Given text:
--- START ---

In the war in Ukraine, drones with increasing autonomy have marked a milestone in the application of AI in warfare, redefining strategies on the battlefield. In other scenarios, such as Israel, models have been developed that maintain human intervention in final decision making to avoid critical errors. This development raises a debate about the ethical and operational limits of AI in high-risk environments.
Outside the military, the potential of autonomous drones is being deployed in key sectors such as underwater exploration, rescue and natural resource exploitation. Companies in a variety of sectors are using these devices to map oceans, discover shipwrecks and perform oil rig inspections with unprecedented efficiency. These innovations are driven by the need to overcome dependence on GPS and improve navigation based on advanced sensors and machine vision.
The advancement of autonomous drones is a clear example of how physical artificial intelligence is transforming industries and redefining machine capabilities. Their development will continue to shape the future of strategic sectors, from security and logistics to the exploration of unexplored environments.
Where does the human fit into physical AI?

--- END ---

Questions:
- a) From the passage on autonomous drones, quote the words starting at "In the war in" and ending at "in high-risk environments.".
- b) Decide whether each statement agrees with the passage on autonomous drones. Answer yes or no for each and quote the words from the passage that settle it. (i) In Israel, models have been developed that keep a human involved in final decisions. (ii) The civilian innovations are driven by a need to rely more heavily on GPS. (iii) Companies are using autonomous drones to inspect oil rigs.

Source material:
--- START ---

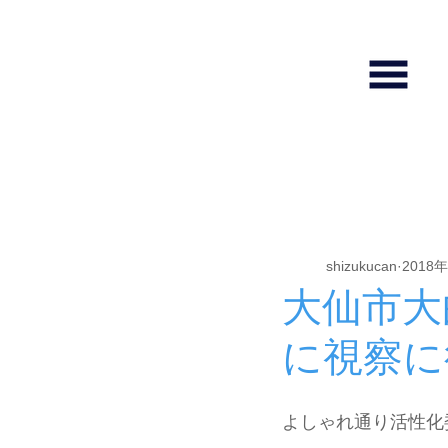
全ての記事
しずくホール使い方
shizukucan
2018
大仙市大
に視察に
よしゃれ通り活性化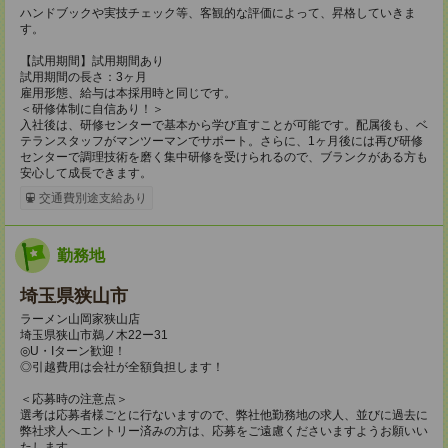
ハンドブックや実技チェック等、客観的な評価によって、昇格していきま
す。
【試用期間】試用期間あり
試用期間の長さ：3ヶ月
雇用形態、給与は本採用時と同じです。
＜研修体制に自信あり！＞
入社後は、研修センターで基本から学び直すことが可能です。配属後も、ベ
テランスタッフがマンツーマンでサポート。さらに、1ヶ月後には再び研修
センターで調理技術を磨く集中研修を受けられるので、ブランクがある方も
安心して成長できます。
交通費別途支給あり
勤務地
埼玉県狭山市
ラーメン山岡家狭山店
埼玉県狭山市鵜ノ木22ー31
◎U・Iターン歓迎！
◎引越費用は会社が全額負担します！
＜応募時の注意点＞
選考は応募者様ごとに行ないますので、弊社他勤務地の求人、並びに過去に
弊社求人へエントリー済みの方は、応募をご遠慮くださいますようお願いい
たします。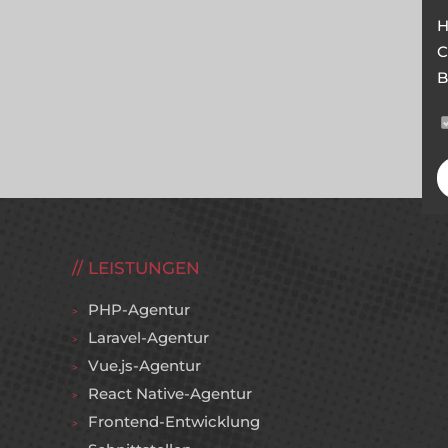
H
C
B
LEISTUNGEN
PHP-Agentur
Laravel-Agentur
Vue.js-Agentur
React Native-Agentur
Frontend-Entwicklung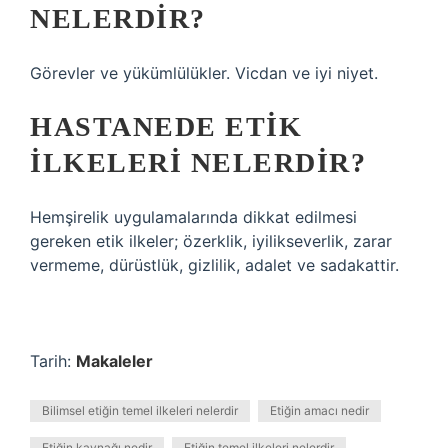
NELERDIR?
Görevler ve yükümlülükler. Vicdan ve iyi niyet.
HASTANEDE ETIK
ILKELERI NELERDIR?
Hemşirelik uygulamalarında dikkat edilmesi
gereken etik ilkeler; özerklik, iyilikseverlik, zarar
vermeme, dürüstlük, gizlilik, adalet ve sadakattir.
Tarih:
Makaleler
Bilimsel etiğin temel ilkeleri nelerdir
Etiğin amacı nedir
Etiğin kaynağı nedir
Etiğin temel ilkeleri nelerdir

--- END ---
--- START ---

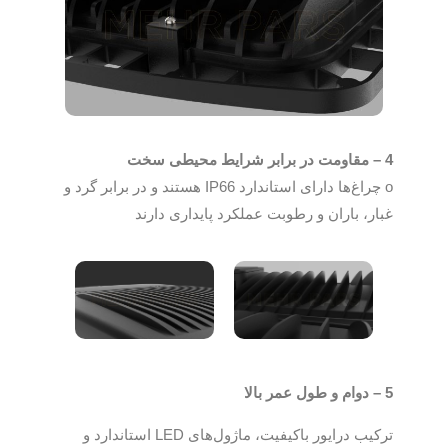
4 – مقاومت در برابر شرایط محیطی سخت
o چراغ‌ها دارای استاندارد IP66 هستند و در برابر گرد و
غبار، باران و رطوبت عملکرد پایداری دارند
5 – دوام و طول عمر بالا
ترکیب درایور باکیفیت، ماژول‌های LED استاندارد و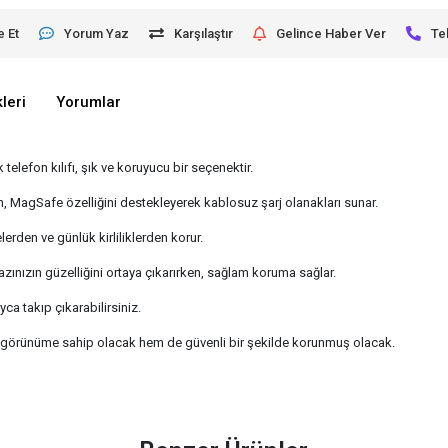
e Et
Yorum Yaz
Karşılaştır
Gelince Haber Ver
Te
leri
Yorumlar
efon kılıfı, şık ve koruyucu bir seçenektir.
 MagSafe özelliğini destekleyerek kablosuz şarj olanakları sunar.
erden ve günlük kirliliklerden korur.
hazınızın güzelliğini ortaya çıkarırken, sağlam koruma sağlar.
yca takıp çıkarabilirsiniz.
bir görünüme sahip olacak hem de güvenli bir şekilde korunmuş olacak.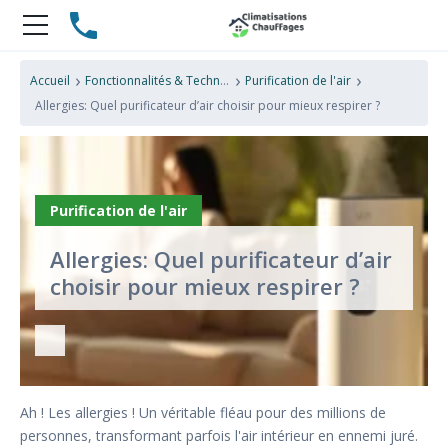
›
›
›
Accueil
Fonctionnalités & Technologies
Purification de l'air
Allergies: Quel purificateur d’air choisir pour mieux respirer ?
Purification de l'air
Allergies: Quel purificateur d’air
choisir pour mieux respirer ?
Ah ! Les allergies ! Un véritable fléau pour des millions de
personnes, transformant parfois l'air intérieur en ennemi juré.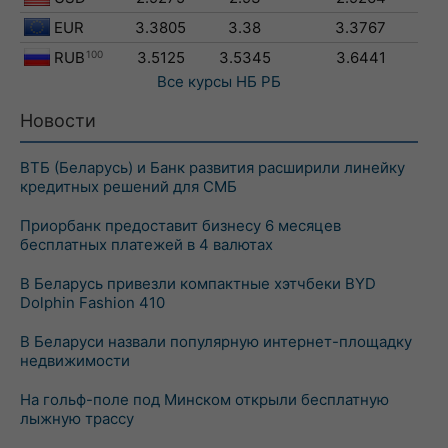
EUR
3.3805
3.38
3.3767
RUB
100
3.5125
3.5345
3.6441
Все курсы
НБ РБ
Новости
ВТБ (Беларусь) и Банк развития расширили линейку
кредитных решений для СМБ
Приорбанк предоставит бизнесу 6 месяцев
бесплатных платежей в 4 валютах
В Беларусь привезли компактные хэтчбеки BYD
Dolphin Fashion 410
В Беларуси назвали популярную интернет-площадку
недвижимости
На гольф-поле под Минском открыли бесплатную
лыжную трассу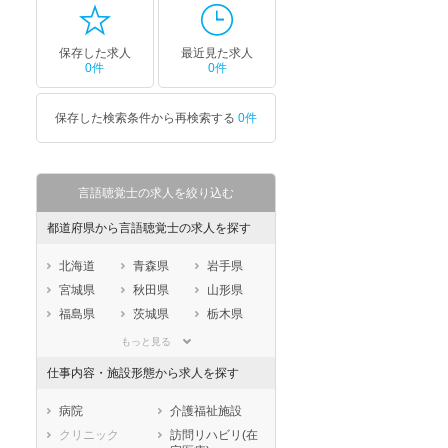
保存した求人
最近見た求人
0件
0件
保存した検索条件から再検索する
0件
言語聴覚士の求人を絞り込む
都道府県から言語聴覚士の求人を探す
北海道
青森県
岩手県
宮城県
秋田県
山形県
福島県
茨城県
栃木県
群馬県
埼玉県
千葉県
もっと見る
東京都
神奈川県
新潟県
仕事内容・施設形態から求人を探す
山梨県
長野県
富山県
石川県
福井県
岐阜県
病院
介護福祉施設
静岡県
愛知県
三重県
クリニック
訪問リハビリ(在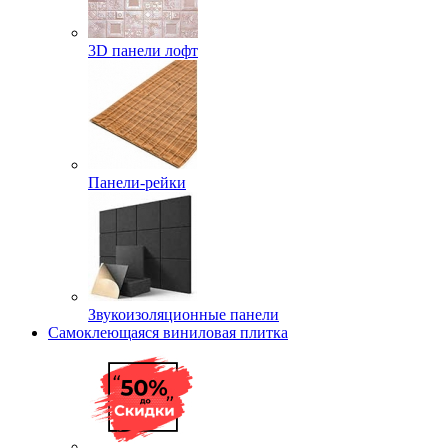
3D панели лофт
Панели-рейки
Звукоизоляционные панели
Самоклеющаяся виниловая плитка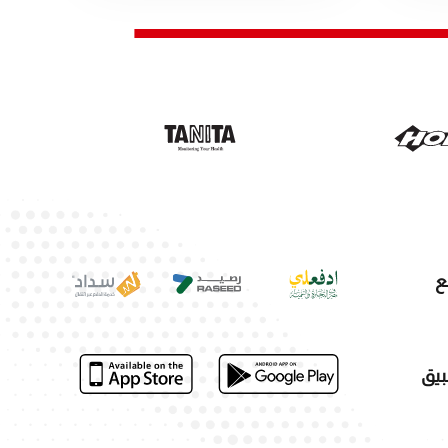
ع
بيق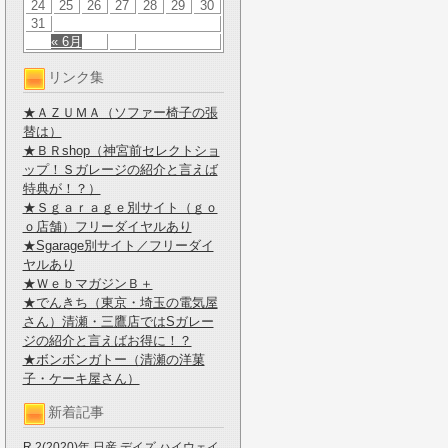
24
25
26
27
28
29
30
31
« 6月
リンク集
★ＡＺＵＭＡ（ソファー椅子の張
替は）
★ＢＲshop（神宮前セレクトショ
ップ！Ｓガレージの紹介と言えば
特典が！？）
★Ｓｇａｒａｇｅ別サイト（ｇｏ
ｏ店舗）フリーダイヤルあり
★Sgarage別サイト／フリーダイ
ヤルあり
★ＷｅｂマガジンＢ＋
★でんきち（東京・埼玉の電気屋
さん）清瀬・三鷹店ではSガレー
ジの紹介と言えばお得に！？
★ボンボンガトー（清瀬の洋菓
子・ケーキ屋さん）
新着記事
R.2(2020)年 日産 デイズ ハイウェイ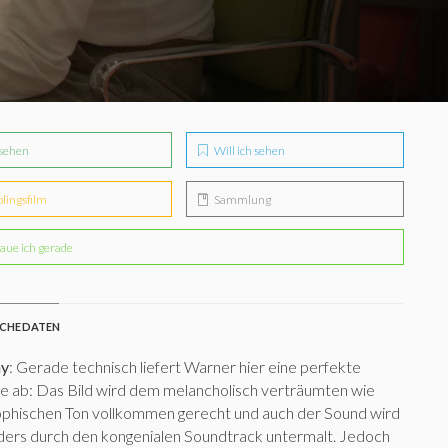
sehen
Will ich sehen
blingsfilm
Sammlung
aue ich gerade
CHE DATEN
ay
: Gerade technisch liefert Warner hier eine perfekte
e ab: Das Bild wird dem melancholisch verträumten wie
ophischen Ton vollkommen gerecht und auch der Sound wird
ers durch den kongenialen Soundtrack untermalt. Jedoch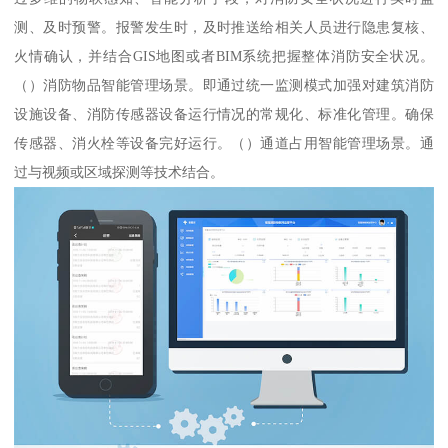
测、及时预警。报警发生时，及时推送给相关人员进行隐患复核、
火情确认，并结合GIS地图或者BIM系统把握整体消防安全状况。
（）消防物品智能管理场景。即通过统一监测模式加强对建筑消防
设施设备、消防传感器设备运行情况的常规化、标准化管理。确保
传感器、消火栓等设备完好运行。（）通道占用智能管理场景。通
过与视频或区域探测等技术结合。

--- END ---

Expected outputs:
- a)
In the war in Ukraine, drones with increasing autonomy have marked a milestone in the application of AI in warfare, redefining strategies on the battlefield. In other scenarios, such as Israel, models have been developed that maintain human intervention in final decision making to avoid critical errors. This development raises a debate about the ethical and operational limits of AI in high-risk environments.

- b)
(i) Yes: "models have been developed that maintain human intervention in final decision making to avoid critical errors"
(ii) No: "driven by the need to overcome dependence on GPS"
(iii) Yes: "perform oil rig inspections with unprecedented efficiency"